How to complete this task - Gather the lines below that include the string "arising", copying each in full.

Data excerpts -
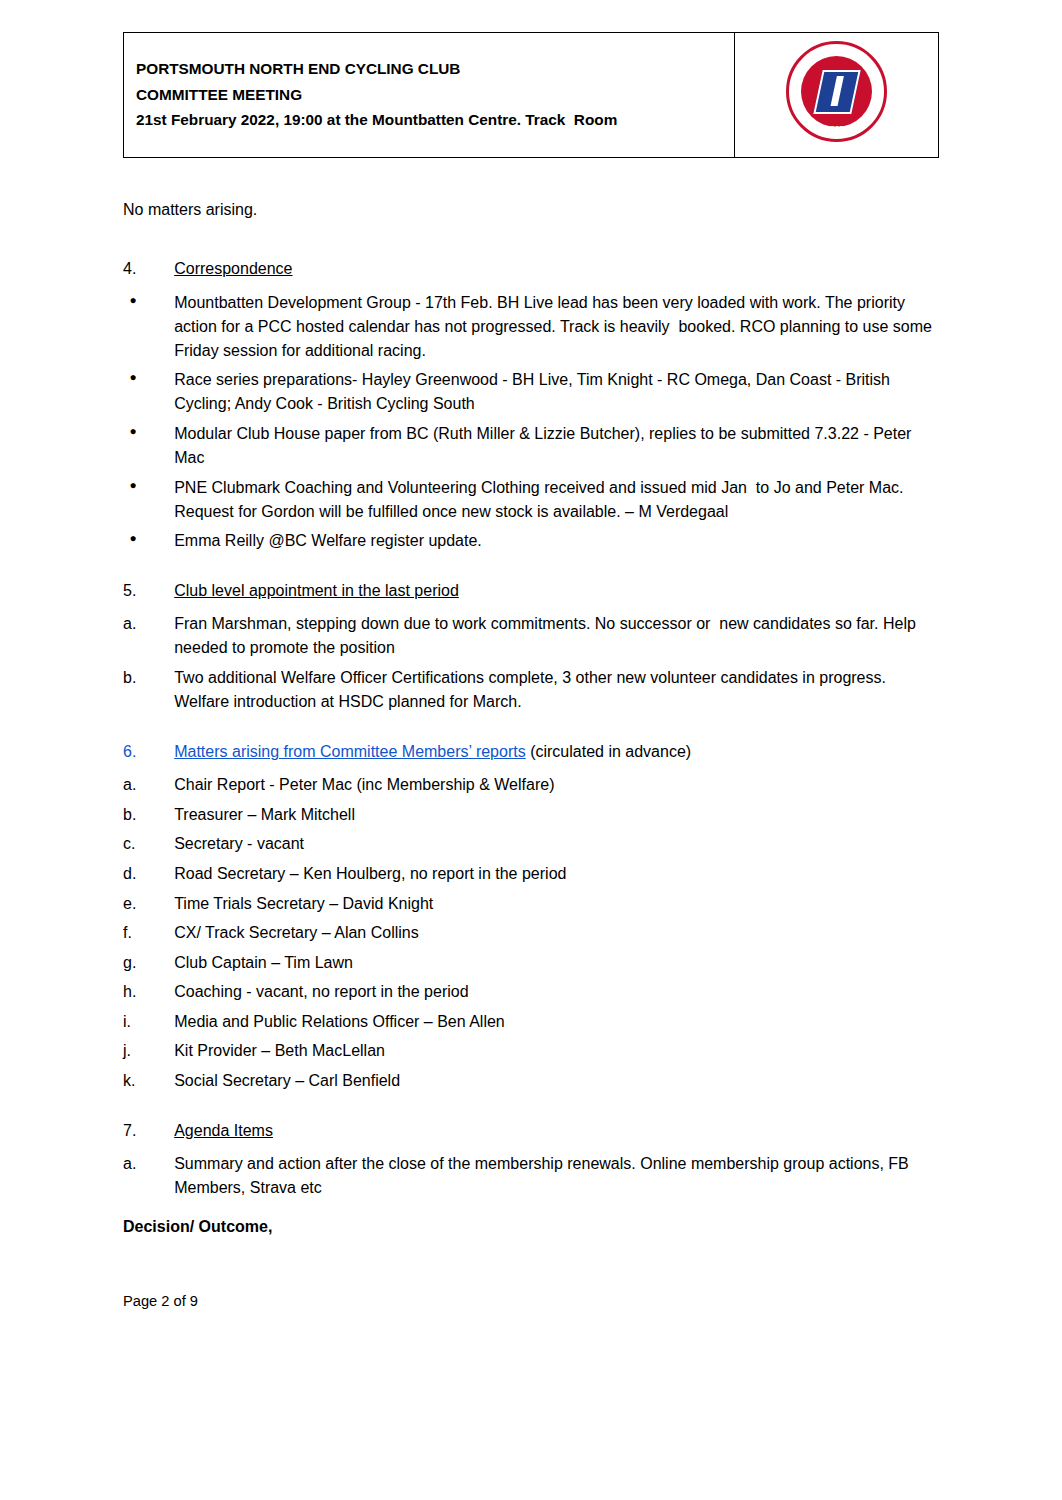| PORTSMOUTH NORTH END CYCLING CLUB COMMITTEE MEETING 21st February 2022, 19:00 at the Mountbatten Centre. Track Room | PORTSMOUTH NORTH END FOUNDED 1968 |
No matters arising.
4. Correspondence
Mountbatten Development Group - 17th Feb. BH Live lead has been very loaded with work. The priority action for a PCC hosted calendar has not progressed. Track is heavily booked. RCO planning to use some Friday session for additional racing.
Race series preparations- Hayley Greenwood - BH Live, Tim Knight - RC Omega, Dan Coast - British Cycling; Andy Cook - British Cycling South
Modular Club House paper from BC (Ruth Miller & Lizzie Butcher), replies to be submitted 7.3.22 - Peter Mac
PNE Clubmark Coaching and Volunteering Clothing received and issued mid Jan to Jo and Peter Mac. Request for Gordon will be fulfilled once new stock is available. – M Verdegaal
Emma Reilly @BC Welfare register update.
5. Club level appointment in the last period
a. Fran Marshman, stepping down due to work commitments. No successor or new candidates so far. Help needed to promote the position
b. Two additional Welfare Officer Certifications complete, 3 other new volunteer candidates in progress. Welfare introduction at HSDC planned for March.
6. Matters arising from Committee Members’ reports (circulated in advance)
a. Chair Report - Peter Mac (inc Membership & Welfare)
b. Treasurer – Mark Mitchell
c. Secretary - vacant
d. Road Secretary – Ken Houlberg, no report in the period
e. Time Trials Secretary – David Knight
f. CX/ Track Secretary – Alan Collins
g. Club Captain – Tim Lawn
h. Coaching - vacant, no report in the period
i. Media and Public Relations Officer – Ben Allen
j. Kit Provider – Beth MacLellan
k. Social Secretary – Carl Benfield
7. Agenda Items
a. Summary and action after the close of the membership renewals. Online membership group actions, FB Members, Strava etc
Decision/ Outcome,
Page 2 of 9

Written answer -
No matters arising.
6. Matters arising from Committee Members’ reports (circulated in advance)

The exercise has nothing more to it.